Exercise prompt. Copy out each of the items below without making any changes.

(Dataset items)
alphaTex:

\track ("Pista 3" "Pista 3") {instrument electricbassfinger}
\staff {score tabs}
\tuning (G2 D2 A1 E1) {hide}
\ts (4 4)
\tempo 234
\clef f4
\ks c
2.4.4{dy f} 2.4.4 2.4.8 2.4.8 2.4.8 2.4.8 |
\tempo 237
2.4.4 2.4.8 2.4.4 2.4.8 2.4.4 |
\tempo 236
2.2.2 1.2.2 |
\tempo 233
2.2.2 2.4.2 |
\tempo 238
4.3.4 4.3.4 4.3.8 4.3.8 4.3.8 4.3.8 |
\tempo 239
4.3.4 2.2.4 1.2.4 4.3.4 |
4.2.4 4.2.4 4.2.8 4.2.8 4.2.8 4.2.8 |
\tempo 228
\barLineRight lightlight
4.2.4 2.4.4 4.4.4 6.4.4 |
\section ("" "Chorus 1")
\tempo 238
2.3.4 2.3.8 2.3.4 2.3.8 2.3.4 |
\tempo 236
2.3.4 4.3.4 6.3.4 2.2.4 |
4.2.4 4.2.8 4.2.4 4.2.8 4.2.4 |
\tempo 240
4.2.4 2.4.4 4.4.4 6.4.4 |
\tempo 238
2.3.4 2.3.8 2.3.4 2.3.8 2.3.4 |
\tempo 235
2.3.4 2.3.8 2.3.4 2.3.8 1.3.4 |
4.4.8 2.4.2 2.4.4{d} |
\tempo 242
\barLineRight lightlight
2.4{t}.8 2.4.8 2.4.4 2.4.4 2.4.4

Response to the task.
alphaTex:

\track ("Pista 3" "Pista 3") {instrument electricbassfinger}
\staff {score tabs}
\tuning (G2 D2 A1 E1) {hide}
\ts (4 4)
\tempo 234
\clef f4
\ks c
2.4.4{dy f} 2.4.4 2.4.8 2.4.8 2.4.8 2.4.8 |
\tempo 237
2.4.4 2.4.8 2.4.4 2.4.8 2.4.4 |
\tempo 236
2.2.2 1.2.2 |
\tempo 233
2.2.2 2.4.2 |
\tempo 238
4.3.4 4.3.4 4.3.8 4.3.8 4.3.8 4.3.8 |
\tempo 239
4.3.4 2.2.4 1.2.4 4.3.4 |
4.2.4 4.2.4 4.2.8 4.2.8 4.2.8 4.2.8 |
\tempo 228
\barLineRight lightlight
4.2.4 2.4.4 4.4.4 6.4.4 |
\section ("" "Chorus 1")
\tempo 238
2.3.4 2.3.8 2.3.4 2.3.8 2.3.4 |
\tempo 236
2.3.4 4.3.4 6.3.4 2.2.4 |
4.2.4 4.2.8 4.2.4 4.2.8 4.2.4 |
\tempo 240
4.2.4 2.4.4 4.4.4 6.4.4 |
\tempo 238
2.3.4 2.3.8 2.3.4 2.3.8 2.3.4 |
\tempo 235
2.3.4 2.3.8 2.3.4 2.3.8 1.3.4 |
4.4.8 2.4.2 2.4.4{d} |
\tempo 242
\barLineRight lightlight
2.4{t}.8 2.4.8 2.4.4 2.4.4 2.4.4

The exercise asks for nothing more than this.